Task item: Wherever the string "Dried" appears in the entries below, return the line that holds it.

Excerpts from a dataset:
== Segment start ==

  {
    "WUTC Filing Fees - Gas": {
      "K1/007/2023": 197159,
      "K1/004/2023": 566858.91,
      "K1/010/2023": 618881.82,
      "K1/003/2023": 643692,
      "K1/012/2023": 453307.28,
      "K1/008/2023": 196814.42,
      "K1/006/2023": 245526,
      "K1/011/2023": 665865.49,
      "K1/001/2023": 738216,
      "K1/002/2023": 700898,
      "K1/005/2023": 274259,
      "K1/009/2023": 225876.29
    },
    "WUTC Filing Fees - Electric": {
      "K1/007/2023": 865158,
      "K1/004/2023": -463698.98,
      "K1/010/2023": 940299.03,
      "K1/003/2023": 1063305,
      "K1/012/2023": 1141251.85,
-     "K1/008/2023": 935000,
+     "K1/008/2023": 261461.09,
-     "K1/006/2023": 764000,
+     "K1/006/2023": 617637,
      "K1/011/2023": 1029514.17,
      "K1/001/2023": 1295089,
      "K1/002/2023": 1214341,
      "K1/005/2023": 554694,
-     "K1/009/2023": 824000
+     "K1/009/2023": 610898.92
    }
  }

== Segment end ==
== Segment start ==

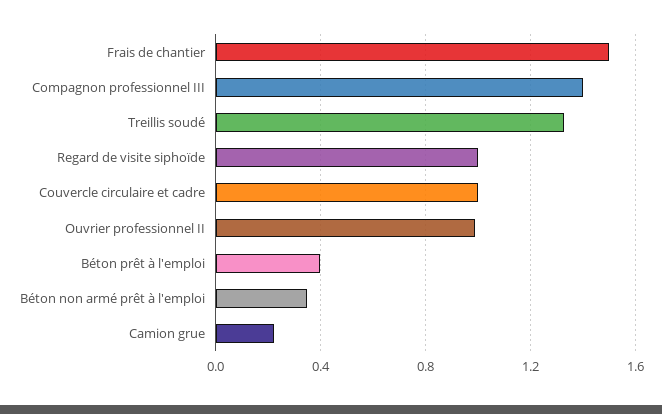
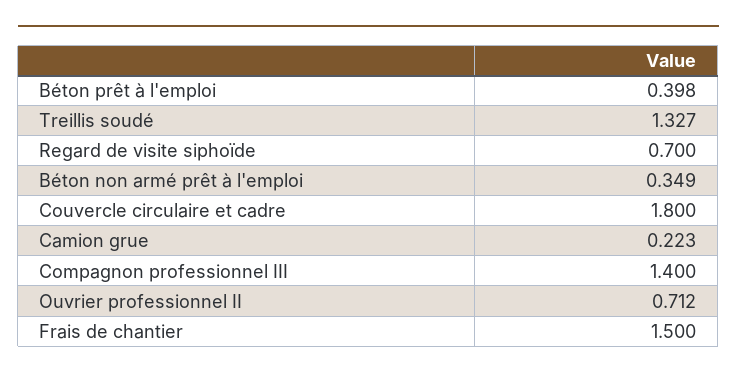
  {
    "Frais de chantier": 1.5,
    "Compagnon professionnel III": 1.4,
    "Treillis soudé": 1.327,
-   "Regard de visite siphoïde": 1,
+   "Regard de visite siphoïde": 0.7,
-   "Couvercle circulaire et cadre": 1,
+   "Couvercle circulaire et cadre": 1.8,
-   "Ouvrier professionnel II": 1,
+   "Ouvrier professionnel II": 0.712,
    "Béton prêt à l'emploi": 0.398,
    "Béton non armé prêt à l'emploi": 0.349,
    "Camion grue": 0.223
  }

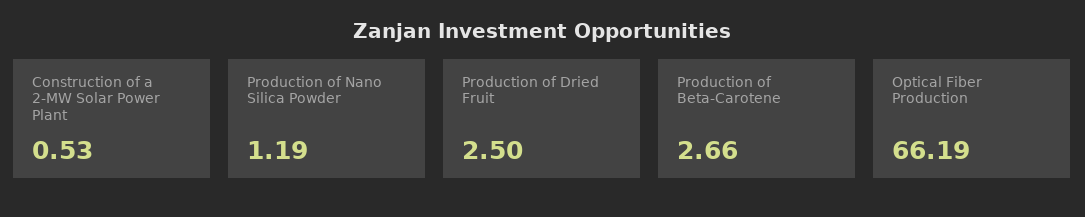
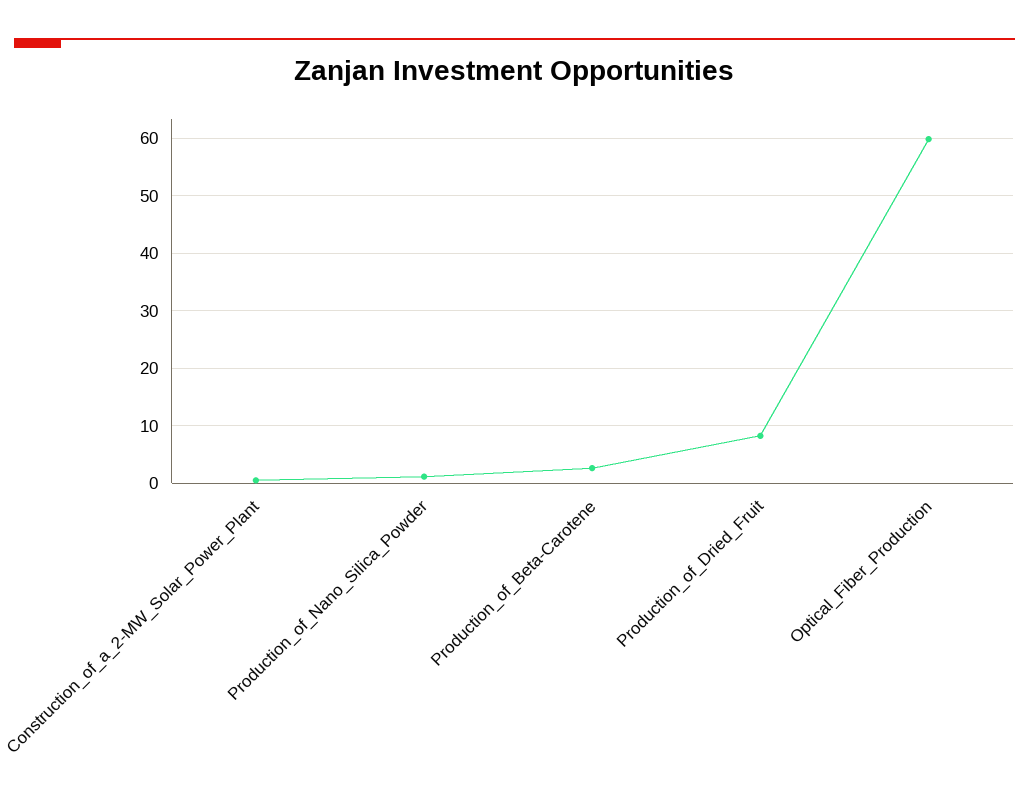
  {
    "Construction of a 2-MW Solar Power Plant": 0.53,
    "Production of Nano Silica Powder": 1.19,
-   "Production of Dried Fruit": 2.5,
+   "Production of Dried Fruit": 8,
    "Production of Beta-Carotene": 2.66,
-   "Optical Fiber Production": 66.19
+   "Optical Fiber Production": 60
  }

== Segment end ==

Task solution:
-   "Production of Dried Fruit": 2.5,
+   "Production of Dried Fruit": 8,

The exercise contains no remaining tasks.